Everybody knows that asbestos is a bad thing. When the crystalline particles of this mineral lodge in the lungs, they can eventually lead to mesothelioma, asbestosis, or lung cancer. A combination of lawsuits and regulations has reduced the amount of asbestos we are exposed to. All of the companies that once produced it have been bankrupted. Regulations now mandate that when buildings like schools and offices are renovated, all asbestos must be removed or encapsulated by specially trained, protected, and insured firms. The legal standard is that no amount of asbestos can be shown to be safe, and so no amount can be tolerated. People have a very hard time making sense of the tail of a distribution curve. Law, formal logic, and statistics are not always in concert about the meaning of proof and causality.

Cigarette smoking is at least as bad as asbestos. People have referred to cigarettes as coffin nails for the last eighty years. But it has been hard to prove that cigarette smoking is harmful. The statistical tools used by epidemiologist have often been ones that Fisher designed to test the significance of controlled experiments. Studies of smoking look at opportunity samples, or people who already started smoking. No one is proposing to create a double-blind study that asks half the participants to start smoking two packs a day. But the problem bedevils the courts: there is a preponderance of evidence that smoking is bad, yet each one of the studies is in some way flawed. To statisticians like Jerome Cornfield, the odds of all those studies being wrong, even if they are flawed, is so low as to constitute proof. To people like Kip Vincusi, a Harvard Law School professor and the founding editor of the Journal of Risk and Uncertainly, it is wrong to use the tools of statistics to assert what they can't. Law and statistics continue to be uneasy partners.

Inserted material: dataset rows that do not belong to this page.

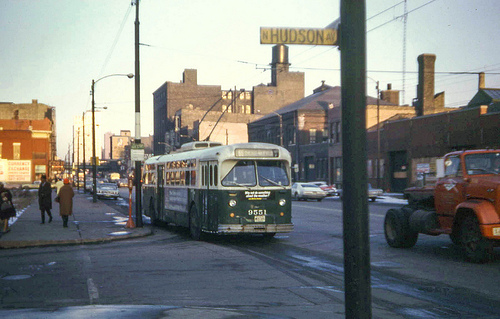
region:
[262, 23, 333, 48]
Rectangular street sign that reads Hudson.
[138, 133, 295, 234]
A green and silver city bus.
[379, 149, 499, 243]
A red old style vehicle on the road.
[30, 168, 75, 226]
Two people walking on the sidewalk.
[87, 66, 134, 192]
Tall wooden street post with metal street light.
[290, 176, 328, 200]
Old white sedan vehicle driving on the road.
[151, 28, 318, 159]
Factory style brown city building.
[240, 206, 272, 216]
White bus number reading 9551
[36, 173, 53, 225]
Man wearing a winter coat and hat.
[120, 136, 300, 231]
old green and white bus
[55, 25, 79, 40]
white clouds in blue sky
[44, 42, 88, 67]
white clouds in blue sky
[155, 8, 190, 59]
white clouds in blue sky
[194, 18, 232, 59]
white clouds in blue sky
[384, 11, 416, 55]
white clouds in blue sky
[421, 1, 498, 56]
white clouds in blue sky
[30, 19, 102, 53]
white clouds in blue sky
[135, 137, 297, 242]
green and white bus on the street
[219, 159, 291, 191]
windshield on a green and white bus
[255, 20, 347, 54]
yellow sign with black writing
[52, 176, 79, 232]
person walking on the sidewalk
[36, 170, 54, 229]
person walking on the sidewalk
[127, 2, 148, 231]
black street light pole made of metal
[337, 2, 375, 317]
black street light pole made of metal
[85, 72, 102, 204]
black street light pole made of metal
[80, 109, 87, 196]
black street light pole made of metal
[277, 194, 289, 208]
headlight on the front of the bus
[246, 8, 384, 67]
A vintage street sign reading North Hudson Avenue.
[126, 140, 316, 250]
A green city bus number 9551.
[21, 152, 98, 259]
People walking down the street on a cold winter day.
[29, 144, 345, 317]
The roads are dry but there is still a bit of ice in spots.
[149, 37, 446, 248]
An industrial down town area with lots of brick buildings.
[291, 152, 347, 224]
Vintage cars drive down the road.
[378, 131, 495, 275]
An interesting red work truck is on the road.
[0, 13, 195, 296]
The sun is rising on a cold winter day.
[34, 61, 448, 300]
People making their way to their day in a down town area.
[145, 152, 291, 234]
A green and silver city bus.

The Lady Tasting Tea makes the case that statistics changed the nature of science in the 20th Century. It is just as true that it has changed business. More than any other person, W. Edwards Deming brought statistical thinking to the attention of corporate executives. First in Japan and later in the US, he showed how quality control was a way to improve both costs and quality. Each step in a production process has its own variability, and by addressing the steps with the most variability first and getting to the others in turn, overall variability can be reduced. Although many people associate Deming with Total Quality Management, he in fact abhorred it. It is appropriate to reduce variability, he said, but is naïve to try to eliminate all defects. Statistics says the world doesn't work that way.

The Lady Tasting Tea is one of the more painless introductions to statistics I have seen. Rather than taking the readers through the mathematical undergrowth, Salsburg organizes his book around the individuals that created the field. Anecdotes abound. No formulas are to be found. By using a historical narrative, Salsburg illustrates how the field developed—how rivalries and world wars shaped people's careers and how the mundane needs of farmers and pharmacologists led to the creation of a new science. As a result, fields such as law, economics, and even textual analysis have been changed forever. Of course, I can't prove that, but it's probably true.

by David S. McIntosh




© David S. McIntosh.     Center for Business Innovation, Cambridge MA.